CelcomDigi Bhd
Outperform. Target price: RM5.97
CELCOM’S
Q1'24 core net profit of RM534 million (+97% YoY) tracked expectations – coming in at 26% of our full-year forecast and the consensus estimate. CDB declared Q1'24 DPS of 3.5 sen (Q1’23: 3.2 sen), which was within our expectations.
Non-core exceptional items include chunky integration costs of RM156m (Q1’23: RM16 million). This was largely attributed to a one-off severance package amounting to RM139 million for CDB’s voluntary separation scheme (VSS) completed in Q1'24.
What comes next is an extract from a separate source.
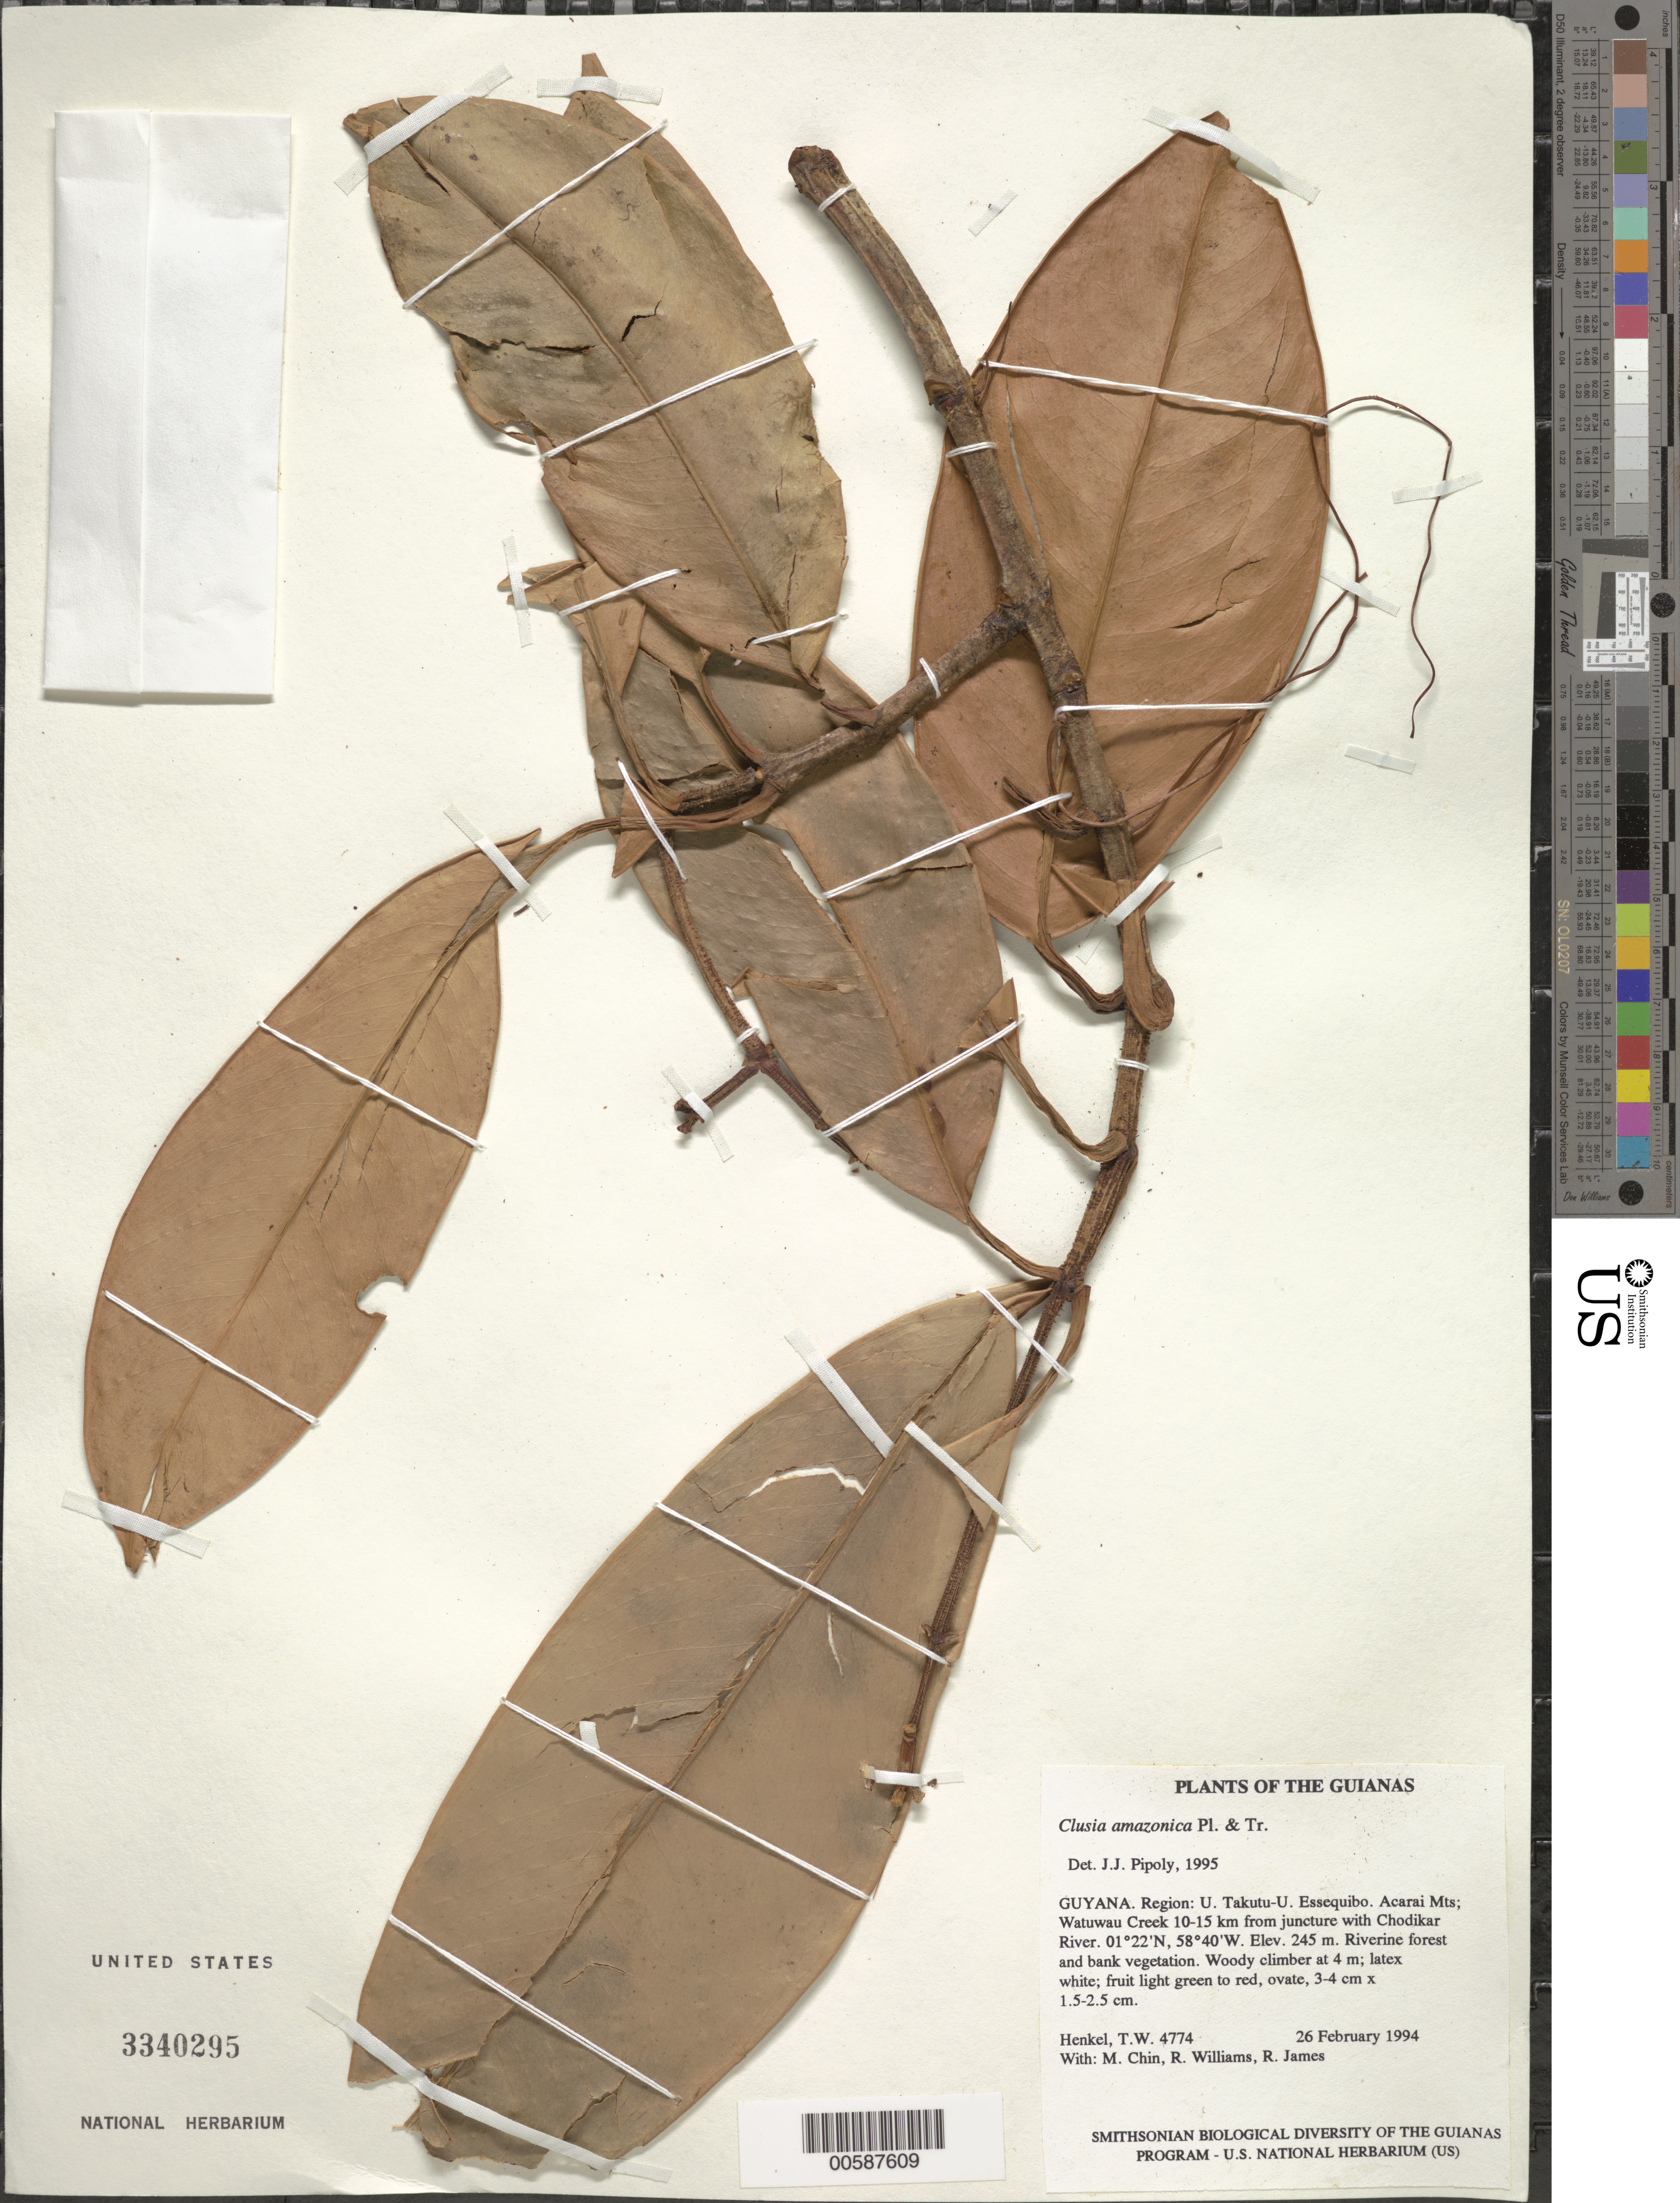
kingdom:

Softer mobile service revenues. Lower service revenue (-1.1% YoY) in Q1'24 fell short of CDB’s guidance of low-single-digit growth. This mainly emanates from: (i) lower interconnect rates (effective: Mar 2023), (ii) reduced bulk messaging traffic, and (iii) overall softer mobile usage. As such, this more than offset improved segmental revenues from: (i) home and fibrr: on the back of an enlarged subscriber base (net adds: 38k), and (ii) wholesale: due to higher traffic demand.
Bigger is indeed better. In spite of topline weakness, EBITDA inched up 1.3% YoY given improved economies of scale as merger synergies progressively unfold. On the back of this, and coupled with lower depreciation and taxes, Q1'24 core profit almost doubled YoY.
The reduction in depreciation charges was attributed to the revision in asset useful life since 2023 after the merger. Hence, the majority of the impacted assets were fully depreciated in Q1'24. Correspondingly, this was reflected in lower accelerated depreciation charges of RM30 million in Q1'24 which has significantly tapered off post-merger. Meanwhile, taxes were lower following the reversal of the over-recognition of tax provisions in prior periods.
We raise our TP by 2% to RM5.97 (from RM5.83) as we roll forward our valuation base year. Maintain OUTPERFORM.